Return the lines unchanged, from the very first one through the line that contains "order: Ranunculales".

◆ Information supplied ◆
──────
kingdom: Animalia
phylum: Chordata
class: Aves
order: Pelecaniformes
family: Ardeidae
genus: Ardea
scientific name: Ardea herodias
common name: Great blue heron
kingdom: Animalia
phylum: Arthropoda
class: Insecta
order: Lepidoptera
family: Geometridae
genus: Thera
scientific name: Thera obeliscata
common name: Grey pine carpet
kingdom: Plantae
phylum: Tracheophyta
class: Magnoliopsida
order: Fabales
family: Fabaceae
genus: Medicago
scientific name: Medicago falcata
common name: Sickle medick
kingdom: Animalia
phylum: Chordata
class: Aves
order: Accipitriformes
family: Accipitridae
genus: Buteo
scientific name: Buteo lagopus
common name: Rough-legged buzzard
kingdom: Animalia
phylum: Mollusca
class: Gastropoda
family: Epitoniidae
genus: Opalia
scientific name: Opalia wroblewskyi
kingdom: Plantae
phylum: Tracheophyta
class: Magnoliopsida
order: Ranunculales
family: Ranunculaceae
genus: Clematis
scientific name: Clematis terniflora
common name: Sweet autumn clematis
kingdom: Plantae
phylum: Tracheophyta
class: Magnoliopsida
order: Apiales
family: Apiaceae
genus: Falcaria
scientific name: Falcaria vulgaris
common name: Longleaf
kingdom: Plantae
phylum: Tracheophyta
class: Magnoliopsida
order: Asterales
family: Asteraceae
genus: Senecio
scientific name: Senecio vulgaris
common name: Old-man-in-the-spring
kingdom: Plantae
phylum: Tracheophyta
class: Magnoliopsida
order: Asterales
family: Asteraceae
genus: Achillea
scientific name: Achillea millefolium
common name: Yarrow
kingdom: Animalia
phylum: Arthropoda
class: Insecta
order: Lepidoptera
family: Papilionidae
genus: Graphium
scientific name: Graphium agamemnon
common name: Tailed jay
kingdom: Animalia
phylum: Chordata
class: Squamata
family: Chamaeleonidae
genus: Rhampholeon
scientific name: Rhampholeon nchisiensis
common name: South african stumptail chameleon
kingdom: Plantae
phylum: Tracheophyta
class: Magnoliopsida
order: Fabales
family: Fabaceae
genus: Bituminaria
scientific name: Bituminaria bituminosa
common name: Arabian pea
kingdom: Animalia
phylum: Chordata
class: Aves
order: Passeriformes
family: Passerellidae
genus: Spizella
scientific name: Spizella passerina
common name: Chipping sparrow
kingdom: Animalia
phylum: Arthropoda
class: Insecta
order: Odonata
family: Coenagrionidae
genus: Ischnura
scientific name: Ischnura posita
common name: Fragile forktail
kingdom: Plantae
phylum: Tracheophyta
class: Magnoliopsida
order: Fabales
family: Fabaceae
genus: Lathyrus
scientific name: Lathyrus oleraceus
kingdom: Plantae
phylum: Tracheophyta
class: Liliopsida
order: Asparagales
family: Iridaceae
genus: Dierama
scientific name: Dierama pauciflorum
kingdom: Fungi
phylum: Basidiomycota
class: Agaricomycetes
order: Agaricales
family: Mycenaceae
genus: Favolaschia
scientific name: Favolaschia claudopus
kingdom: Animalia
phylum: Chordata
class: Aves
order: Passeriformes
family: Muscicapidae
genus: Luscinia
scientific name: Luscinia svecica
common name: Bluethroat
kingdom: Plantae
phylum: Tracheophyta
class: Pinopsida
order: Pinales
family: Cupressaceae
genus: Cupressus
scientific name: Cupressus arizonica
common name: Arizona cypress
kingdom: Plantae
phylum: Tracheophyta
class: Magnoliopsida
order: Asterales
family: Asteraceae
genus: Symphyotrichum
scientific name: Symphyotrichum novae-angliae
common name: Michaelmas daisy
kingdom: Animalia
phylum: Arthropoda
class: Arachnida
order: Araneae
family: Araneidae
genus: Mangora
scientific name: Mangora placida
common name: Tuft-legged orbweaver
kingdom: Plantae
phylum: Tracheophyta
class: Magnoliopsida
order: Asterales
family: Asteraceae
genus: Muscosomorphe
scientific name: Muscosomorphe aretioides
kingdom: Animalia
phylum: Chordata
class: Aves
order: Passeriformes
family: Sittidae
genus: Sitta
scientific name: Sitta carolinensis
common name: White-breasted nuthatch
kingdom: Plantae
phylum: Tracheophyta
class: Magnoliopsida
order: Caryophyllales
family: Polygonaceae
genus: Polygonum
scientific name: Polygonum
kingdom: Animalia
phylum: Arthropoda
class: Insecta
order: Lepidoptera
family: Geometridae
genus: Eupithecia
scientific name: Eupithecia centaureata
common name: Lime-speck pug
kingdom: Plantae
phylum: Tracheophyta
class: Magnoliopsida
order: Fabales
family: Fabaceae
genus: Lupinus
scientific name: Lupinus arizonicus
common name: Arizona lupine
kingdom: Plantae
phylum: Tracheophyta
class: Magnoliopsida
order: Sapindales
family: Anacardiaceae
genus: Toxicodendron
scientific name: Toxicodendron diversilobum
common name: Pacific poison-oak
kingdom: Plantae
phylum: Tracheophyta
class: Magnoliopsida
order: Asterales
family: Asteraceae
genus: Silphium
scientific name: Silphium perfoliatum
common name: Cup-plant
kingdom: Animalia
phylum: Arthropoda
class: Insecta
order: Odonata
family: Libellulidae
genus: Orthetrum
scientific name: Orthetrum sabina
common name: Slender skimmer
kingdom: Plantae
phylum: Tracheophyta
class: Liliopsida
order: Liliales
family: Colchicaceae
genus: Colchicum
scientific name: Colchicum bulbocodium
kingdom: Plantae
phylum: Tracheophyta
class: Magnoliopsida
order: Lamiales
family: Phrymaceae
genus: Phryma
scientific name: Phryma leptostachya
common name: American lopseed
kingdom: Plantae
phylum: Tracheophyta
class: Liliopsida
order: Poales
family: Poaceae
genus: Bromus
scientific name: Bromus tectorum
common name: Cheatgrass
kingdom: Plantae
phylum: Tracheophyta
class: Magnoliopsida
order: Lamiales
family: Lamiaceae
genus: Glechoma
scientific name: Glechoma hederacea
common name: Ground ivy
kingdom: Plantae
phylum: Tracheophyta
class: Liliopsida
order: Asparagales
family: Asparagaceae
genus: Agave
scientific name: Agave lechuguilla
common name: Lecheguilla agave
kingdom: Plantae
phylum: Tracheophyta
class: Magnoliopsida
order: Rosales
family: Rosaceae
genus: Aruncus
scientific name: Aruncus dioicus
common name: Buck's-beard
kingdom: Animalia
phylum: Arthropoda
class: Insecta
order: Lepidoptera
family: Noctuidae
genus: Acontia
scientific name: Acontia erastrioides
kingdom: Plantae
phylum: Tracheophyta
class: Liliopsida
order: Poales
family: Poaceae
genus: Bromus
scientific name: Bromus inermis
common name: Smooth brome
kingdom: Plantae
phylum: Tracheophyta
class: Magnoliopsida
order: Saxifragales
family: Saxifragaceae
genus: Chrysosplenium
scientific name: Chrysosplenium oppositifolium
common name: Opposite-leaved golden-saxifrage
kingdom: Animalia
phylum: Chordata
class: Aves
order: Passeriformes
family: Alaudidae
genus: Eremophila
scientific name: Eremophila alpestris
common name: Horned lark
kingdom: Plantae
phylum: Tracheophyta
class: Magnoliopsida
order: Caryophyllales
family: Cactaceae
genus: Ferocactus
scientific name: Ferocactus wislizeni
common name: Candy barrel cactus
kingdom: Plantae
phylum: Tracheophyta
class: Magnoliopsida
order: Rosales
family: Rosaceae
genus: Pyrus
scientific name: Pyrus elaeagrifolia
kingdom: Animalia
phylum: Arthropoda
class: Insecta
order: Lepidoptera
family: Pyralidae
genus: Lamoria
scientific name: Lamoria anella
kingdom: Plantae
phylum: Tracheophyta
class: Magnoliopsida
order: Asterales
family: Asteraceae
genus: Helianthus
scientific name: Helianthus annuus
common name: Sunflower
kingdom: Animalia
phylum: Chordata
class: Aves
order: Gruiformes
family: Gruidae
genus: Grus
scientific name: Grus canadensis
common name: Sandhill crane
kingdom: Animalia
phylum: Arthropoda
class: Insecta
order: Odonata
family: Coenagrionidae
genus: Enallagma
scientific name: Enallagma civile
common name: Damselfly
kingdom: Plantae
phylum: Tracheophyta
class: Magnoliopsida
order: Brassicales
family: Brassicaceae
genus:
──────
◆ Answer for this exercise ◆
kingdom: Animalia
phylum: Chordata
class: Aves
order: Pelecaniformes
family: Ardeidae
genus: Ardea
scientific name: Ardea herodias
common name: Great blue heron
kingdom: Animalia
phylum: Arthropoda
class: Insecta
order: Lepidoptera
family: Geometridae
genus: Thera
scientific name: Thera obeliscata
common name: Grey pine carpet
kingdom: Plantae
phylum: Tracheophyta
class: Magnoliopsida
order: Fabales
family: Fabaceae
genus: Medicago
scientific name: Medicago falcata
common name: Sickle medick
kingdom: Animalia
phylum: Chordata
class: Aves
order: Accipitriformes
family: Accipitridae
genus: Buteo
scientific name: Buteo lagopus
common name: Rough-legged buzzard
kingdom: Animalia
phylum: Mollusca
class: Gastropoda
family: Epitoniidae
genus: Opalia
scientific name: Opalia wroblewskyi
kingdom: Plantae
phylum: Tracheophyta
class: Magnoliopsida
order: Ranunculales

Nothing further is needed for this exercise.